June 5, 2014
Two pro-market candidates could still result in very different outcomes for the market and the economy, say analysts
The capital markets may not be overly nervous about the Colombian presidential election run-off at the end of next week. Both candidates endorse similar pro-market policies- their main difference lies on whether or not to negotiate a peace agreement with the FARC Marxist guerrilla.
But there are differences, too, in economic policy, says Bank of America Merrill Lynch research. Both candidates are likely to stick to orthodox policies, says the research, although the challenger, Óscar Iván Zuluaga, has taken a more conservative fiscal position on some issues, including the current government’s public housing policies.
Moreover, under the incumbent president, Juan Manuel Santos, Colombia’s central bank (whose policy committee is chaired by the central bank governor) has intervened more aggressively in the currency market than during the previous government, in which Zuluaga was finance minister.
Zuluaga has criticized the central bank’s recent surprise rate hike, and he has also opposed privatizing the state electricity firm to fund infrastructure projects. Zuluaga’s policy proposals in education and agriculture would also require increased spending, according to BAML. Yet it could be bad news for investors if Santos is voted out..
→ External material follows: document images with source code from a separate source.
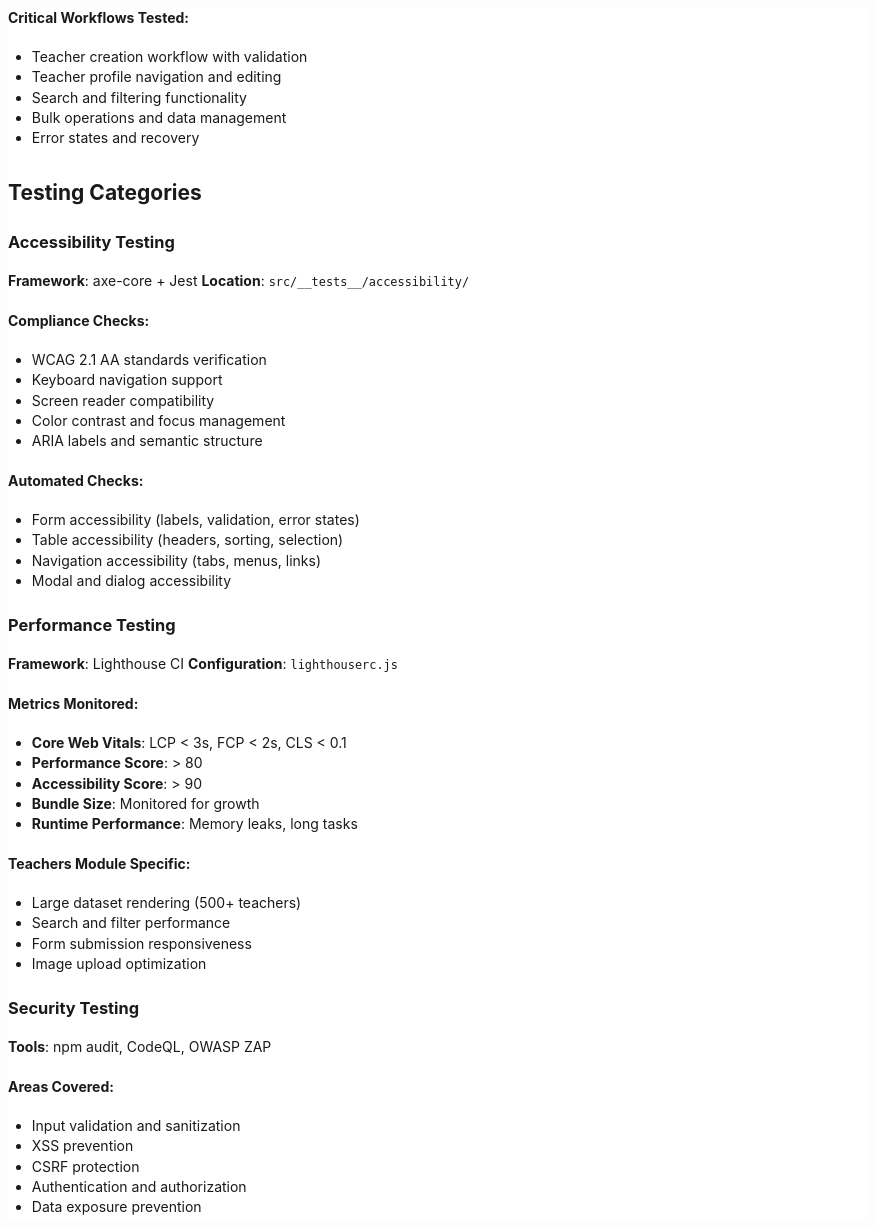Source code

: #### Critical Workflows Tested:
- Teacher creation workflow with validation
- Teacher profile navigation and editing
- Search and filtering functionality
- Bulk operations and data management
- Error states and recovery

## Testing Categories

### Accessibility Testing
**Framework**: axe-core + Jest
**Location**: `src/__tests__/accessibility/`

#### Compliance Checks:
- WCAG 2.1 AA standards verification
- Keyboard navigation support
- Screen reader compatibility
- Color contrast and focus management
- ARIA labels and semantic structure

#### Automated Checks:
- Form accessibility (labels, validation, error states)
- Table accessibility (headers, sorting, selection)
- Navigation accessibility (tabs, menus, links)
- Modal and dialog accessibility

### Performance Testing
**Framework**: Lighthouse CI
**Configuration**: `lighthouserc.js`

#### Metrics Monitored:
- **Core Web Vitals**: LCP < 3s, FCP < 2s, CLS < 0.1
- **Performance Score**: > 80
- **Accessibility Score**: > 90
- **Bundle Size**: Monitored for growth
- **Runtime Performance**: Memory leaks, long tasks

#### Teachers Module Specific:
- Large dataset rendering (500+ teachers)
- Search and filter performance
- Form submission responsiveness
- Image upload optimization

### Security Testing
**Tools**: npm audit, CodeQL, OWASP ZAP

#### Areas Covered:
- Input validation and sanitization
- XSS prevention
- CSRF protection
- Authentication and authorization
- Data exposure prevention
Bank of America says a Zuluaga victory would be market-negative as it would be more likely to result in a divided government: “Pro-Santos forces, including a faction of dissident conservative lawmakers, were able to capture a majority in both houses in the 9 March parliamentary election. While it is possible Zuluaga could negotiate with some lawmakers to reach a working majority if elected, this would almost surely imply concessions, some of which may be fiscally costly.”
Perhaps most important, however, is that Santos’ less hawkish attitude towards FARC would bring better prospects of peace talks being successful, according to BAML: “a Zuluaga victory would imply a high likelihood that talks would come to an end.”
Peace would bring lower military spending (one of the highest in the region) and benefits to economic growth, via higher agricultural productivity and a lower risk premium for Colombia debt in international capital markets. “FARC attacks remain a significant hindrance to oil production, as well as an impediment to exploration in areas controlled by the insurgents,” said the research.
Luckily for markets, Zuluaga is likely to lose, says the research.